PROBLEM DETAILS. If a line in the records below includes the word "lines", count it, then give the total and nothing else.

AVAILABLE RECORDS.
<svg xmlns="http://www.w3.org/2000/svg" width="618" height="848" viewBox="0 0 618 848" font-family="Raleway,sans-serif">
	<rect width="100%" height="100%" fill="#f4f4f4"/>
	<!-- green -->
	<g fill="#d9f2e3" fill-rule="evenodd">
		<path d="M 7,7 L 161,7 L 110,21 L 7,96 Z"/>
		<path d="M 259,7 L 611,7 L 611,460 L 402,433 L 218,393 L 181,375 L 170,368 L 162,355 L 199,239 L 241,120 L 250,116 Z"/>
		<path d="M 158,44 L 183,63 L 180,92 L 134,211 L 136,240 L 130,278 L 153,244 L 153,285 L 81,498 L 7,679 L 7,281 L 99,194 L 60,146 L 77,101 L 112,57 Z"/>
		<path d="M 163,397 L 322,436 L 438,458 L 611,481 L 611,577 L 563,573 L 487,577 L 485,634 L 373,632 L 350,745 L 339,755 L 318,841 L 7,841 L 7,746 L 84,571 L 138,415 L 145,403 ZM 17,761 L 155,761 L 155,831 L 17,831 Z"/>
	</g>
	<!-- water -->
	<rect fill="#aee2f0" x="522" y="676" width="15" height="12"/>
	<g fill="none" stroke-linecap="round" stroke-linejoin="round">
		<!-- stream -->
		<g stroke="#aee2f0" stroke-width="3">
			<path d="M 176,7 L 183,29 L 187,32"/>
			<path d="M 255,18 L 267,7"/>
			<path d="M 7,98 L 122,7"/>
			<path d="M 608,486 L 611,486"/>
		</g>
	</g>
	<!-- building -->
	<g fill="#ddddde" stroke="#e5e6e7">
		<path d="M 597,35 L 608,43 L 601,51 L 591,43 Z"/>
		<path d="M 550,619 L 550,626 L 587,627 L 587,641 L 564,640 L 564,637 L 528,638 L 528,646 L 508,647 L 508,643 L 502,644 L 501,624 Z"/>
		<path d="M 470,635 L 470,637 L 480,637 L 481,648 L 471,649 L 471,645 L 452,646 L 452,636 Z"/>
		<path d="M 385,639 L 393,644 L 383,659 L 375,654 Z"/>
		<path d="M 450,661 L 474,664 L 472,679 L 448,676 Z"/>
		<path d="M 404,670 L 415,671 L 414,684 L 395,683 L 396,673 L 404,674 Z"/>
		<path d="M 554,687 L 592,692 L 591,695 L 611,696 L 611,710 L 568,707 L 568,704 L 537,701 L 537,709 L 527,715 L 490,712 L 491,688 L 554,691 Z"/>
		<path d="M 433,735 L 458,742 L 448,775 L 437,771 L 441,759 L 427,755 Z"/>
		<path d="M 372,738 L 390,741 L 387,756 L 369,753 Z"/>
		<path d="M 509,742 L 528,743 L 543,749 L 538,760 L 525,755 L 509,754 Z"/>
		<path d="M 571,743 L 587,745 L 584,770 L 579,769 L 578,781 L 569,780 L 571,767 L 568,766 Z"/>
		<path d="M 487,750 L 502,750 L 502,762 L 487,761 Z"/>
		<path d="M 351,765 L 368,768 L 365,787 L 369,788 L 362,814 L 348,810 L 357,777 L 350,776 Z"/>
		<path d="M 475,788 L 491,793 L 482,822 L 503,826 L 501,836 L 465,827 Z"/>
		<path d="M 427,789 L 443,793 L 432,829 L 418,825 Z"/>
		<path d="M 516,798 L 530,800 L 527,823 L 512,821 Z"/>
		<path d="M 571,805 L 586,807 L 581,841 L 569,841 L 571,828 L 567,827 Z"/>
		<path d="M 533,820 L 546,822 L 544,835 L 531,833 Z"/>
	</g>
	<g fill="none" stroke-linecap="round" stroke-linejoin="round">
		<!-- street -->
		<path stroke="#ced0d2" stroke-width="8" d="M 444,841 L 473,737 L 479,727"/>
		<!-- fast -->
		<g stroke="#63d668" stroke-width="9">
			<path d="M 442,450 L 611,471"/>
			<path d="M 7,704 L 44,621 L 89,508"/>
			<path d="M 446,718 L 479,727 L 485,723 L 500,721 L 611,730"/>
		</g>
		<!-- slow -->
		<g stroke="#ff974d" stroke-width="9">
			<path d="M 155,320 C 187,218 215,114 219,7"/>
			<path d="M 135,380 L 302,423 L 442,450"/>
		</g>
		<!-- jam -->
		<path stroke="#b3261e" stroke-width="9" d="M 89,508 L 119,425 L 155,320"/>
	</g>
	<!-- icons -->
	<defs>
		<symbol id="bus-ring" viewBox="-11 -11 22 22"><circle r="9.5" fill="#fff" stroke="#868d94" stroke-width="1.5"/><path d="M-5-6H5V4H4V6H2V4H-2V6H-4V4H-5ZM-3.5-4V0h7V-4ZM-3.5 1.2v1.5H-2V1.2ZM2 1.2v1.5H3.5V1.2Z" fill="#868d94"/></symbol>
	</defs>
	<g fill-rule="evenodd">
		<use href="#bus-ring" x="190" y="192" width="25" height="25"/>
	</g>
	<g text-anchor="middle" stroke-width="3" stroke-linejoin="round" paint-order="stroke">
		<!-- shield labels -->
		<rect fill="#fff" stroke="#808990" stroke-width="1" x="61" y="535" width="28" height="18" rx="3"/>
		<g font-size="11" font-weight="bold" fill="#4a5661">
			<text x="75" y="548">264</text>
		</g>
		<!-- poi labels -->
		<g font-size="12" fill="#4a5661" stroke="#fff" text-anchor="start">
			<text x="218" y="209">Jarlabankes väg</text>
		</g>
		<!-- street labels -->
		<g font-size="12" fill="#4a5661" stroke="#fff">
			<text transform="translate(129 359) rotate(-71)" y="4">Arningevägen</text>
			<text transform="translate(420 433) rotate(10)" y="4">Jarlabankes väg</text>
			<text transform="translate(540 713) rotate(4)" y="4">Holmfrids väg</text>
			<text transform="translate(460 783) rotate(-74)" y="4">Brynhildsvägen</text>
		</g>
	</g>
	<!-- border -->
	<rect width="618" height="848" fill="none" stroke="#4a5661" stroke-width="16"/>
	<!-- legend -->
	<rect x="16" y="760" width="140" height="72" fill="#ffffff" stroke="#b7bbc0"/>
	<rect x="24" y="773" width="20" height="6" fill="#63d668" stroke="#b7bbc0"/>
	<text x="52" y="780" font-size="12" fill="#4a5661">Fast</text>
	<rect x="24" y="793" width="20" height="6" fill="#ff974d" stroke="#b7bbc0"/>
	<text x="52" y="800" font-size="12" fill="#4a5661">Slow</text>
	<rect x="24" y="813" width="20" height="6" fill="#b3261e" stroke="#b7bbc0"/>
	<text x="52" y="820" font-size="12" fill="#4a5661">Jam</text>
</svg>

--

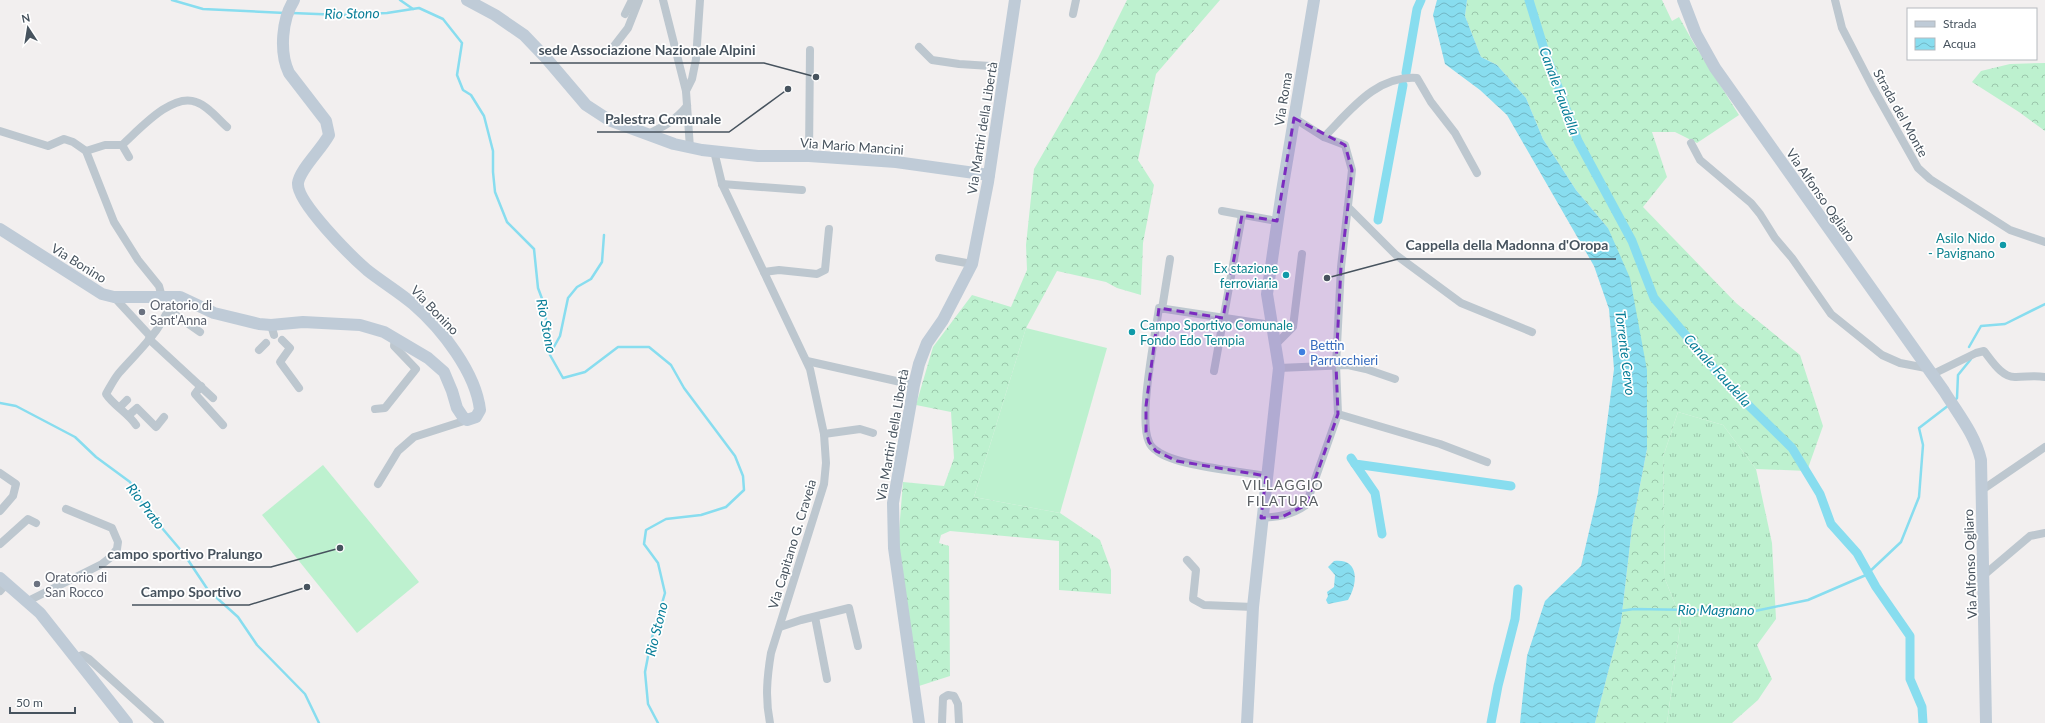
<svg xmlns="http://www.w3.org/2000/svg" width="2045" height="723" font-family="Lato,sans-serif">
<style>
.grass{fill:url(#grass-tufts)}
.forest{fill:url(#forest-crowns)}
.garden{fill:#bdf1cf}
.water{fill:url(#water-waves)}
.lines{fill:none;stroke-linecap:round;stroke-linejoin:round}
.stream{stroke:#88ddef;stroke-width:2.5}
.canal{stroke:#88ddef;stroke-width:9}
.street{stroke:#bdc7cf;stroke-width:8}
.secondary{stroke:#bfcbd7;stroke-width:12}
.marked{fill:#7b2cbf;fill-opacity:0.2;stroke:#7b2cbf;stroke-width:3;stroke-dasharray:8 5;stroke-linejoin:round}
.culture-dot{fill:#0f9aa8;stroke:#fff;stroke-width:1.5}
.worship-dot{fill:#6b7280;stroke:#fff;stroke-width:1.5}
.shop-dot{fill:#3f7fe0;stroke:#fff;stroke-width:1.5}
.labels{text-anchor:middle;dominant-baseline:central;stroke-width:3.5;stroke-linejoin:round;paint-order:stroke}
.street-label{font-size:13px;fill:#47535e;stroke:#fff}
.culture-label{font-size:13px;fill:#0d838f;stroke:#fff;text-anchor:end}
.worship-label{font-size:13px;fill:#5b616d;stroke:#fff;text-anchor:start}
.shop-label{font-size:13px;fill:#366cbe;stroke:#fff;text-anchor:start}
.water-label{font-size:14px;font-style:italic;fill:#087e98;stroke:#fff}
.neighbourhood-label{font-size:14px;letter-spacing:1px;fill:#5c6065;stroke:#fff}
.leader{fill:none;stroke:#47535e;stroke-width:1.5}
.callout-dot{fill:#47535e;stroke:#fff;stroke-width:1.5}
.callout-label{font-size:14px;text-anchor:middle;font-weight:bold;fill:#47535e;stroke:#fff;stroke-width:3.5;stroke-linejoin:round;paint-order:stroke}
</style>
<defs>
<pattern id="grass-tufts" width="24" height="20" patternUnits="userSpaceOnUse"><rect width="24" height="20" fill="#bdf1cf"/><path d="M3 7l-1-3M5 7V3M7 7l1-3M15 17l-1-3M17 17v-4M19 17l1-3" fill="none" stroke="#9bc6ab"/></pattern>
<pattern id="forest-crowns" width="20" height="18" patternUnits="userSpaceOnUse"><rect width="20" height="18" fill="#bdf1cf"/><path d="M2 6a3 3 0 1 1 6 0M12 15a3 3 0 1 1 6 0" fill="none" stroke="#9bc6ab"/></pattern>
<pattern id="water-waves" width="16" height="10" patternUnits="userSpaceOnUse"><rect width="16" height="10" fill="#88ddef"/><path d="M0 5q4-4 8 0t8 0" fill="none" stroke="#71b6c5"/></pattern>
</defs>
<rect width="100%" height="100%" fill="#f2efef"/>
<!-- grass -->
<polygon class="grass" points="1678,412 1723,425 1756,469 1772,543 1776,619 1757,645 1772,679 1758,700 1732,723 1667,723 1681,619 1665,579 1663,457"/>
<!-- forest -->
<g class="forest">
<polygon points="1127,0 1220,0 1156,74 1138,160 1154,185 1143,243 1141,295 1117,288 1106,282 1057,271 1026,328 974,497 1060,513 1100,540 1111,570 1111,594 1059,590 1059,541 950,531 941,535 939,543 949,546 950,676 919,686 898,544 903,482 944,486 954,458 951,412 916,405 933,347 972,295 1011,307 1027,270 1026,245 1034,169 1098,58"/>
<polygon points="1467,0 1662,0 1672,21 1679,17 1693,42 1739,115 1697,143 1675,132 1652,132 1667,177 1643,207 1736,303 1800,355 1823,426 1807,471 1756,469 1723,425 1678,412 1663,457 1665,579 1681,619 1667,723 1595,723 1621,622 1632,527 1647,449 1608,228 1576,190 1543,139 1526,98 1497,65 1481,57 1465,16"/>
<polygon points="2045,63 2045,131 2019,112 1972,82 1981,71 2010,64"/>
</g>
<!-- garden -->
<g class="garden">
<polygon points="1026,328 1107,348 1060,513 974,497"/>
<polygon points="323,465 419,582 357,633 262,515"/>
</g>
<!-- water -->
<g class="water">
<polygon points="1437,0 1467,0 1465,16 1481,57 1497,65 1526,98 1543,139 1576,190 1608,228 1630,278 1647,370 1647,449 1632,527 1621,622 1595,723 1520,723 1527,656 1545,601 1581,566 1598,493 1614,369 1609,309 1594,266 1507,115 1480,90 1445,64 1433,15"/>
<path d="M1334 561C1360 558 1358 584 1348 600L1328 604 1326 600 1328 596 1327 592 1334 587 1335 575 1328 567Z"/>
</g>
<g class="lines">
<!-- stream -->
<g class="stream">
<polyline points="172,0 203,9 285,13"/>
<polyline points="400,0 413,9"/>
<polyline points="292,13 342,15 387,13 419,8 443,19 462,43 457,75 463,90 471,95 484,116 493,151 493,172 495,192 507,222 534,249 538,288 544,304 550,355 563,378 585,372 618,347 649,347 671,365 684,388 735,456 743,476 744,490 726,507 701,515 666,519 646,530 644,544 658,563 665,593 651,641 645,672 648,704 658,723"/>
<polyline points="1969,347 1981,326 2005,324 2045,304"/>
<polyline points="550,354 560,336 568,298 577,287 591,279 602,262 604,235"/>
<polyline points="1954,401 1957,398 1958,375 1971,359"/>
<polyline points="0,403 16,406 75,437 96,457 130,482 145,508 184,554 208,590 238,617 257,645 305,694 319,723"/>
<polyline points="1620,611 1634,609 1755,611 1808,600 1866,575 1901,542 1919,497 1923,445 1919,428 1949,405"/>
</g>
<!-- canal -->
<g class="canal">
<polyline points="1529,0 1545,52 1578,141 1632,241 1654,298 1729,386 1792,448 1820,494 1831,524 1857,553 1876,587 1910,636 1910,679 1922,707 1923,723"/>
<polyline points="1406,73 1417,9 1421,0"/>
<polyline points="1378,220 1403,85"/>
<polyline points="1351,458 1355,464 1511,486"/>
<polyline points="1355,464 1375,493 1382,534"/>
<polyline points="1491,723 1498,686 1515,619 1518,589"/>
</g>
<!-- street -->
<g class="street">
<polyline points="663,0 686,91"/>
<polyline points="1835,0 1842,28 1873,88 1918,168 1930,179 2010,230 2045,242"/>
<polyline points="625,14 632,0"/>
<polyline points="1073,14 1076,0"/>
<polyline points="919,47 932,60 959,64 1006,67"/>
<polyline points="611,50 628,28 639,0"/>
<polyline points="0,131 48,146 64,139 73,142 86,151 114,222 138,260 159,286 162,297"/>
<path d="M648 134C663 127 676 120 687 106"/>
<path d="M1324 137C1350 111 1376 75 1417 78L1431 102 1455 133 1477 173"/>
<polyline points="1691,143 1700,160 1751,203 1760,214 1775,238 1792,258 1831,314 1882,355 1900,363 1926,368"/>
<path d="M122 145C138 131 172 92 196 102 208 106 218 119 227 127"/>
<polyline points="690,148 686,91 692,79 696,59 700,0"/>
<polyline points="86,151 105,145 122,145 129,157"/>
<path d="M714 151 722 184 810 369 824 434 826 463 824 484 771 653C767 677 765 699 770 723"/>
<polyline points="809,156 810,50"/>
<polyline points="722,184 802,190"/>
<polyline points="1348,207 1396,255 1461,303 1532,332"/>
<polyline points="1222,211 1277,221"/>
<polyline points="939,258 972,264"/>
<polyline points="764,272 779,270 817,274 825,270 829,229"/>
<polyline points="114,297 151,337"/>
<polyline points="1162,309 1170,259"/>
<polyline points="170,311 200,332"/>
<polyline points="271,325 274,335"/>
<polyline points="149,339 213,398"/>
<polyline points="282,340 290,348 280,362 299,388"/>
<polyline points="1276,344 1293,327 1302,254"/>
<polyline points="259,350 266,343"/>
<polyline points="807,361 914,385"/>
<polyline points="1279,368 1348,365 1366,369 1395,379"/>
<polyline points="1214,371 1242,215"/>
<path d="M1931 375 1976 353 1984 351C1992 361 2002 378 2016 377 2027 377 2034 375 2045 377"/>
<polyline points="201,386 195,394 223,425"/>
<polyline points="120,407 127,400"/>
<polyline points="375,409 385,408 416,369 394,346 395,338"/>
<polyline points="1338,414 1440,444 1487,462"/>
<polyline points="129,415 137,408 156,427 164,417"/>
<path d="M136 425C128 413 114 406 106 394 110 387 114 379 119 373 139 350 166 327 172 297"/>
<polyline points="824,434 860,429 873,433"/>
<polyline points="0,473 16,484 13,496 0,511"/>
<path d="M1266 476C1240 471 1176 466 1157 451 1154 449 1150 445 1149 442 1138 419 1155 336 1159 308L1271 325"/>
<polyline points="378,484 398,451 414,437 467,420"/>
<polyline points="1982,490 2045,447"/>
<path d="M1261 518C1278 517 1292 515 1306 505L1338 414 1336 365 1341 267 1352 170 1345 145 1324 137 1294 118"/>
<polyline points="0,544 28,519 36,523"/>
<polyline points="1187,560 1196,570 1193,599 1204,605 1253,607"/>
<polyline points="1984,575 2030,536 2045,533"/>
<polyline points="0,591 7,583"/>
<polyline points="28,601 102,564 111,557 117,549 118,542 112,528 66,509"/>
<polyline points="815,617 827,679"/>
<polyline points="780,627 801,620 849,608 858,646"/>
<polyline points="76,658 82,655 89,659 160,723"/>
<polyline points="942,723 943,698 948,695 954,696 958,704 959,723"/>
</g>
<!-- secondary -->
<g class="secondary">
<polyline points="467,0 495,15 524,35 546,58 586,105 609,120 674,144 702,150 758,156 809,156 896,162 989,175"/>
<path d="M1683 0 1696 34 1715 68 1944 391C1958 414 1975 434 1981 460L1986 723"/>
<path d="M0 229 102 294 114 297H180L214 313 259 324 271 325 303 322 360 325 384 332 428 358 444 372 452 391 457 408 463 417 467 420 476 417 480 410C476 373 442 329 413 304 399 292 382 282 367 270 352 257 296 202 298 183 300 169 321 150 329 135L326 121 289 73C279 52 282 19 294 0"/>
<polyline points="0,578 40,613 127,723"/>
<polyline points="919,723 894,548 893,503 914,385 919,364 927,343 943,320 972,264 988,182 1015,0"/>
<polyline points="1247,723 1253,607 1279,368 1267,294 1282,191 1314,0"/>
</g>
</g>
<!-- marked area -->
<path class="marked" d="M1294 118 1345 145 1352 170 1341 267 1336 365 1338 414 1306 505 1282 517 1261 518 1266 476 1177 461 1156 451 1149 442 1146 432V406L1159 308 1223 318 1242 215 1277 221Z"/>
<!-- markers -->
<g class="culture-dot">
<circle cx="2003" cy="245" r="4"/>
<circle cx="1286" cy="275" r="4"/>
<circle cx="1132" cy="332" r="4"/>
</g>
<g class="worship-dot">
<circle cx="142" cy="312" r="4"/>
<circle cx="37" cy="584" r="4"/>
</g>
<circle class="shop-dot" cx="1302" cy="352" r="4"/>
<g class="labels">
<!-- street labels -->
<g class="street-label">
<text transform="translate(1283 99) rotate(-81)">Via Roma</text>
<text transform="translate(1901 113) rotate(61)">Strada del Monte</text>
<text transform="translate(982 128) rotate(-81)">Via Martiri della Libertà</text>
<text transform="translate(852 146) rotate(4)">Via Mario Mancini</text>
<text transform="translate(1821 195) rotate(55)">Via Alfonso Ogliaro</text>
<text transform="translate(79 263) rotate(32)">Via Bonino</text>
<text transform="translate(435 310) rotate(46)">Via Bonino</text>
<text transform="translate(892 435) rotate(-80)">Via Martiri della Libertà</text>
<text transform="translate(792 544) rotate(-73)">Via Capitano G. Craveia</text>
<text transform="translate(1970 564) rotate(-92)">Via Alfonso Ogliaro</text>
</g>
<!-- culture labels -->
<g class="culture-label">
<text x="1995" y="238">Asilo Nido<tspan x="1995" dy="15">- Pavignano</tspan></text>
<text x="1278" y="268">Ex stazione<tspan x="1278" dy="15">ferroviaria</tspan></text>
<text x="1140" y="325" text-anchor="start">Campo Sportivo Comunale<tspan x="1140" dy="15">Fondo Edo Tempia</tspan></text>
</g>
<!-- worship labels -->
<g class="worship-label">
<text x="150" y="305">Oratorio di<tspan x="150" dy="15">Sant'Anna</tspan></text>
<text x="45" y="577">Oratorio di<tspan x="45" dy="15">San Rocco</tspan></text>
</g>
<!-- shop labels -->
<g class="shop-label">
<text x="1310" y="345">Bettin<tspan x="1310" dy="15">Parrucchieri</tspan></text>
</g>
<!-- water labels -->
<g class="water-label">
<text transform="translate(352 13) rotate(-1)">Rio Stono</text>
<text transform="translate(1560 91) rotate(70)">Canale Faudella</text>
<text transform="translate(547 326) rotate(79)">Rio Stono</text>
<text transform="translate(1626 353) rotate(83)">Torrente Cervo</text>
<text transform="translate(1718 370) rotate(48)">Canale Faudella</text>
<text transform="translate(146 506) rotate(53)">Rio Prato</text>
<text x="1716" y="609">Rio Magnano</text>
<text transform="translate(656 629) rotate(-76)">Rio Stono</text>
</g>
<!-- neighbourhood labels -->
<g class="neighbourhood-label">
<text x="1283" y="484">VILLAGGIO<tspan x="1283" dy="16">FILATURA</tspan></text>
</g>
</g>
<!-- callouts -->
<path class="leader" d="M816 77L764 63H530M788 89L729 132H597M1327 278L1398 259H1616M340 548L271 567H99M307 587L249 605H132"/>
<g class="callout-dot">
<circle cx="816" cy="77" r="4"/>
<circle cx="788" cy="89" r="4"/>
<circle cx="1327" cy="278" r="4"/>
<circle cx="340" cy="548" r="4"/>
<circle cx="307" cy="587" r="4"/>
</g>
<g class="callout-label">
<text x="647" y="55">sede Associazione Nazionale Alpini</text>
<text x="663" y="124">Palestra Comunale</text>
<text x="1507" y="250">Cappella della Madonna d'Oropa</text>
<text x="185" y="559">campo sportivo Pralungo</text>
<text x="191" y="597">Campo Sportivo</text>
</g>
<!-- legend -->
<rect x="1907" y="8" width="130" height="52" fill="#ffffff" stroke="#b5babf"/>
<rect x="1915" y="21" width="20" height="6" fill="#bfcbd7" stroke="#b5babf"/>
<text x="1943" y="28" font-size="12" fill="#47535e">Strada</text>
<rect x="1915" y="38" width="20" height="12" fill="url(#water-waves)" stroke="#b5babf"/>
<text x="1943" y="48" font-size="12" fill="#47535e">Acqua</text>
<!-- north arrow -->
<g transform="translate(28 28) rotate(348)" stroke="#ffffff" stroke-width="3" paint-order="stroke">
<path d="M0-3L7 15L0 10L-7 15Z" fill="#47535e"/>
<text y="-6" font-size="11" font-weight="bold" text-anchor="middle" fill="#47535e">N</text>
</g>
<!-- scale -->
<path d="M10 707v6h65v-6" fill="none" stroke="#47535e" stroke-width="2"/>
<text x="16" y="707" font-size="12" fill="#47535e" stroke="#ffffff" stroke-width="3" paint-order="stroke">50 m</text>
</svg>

ANSWER FOR THE TASK. 2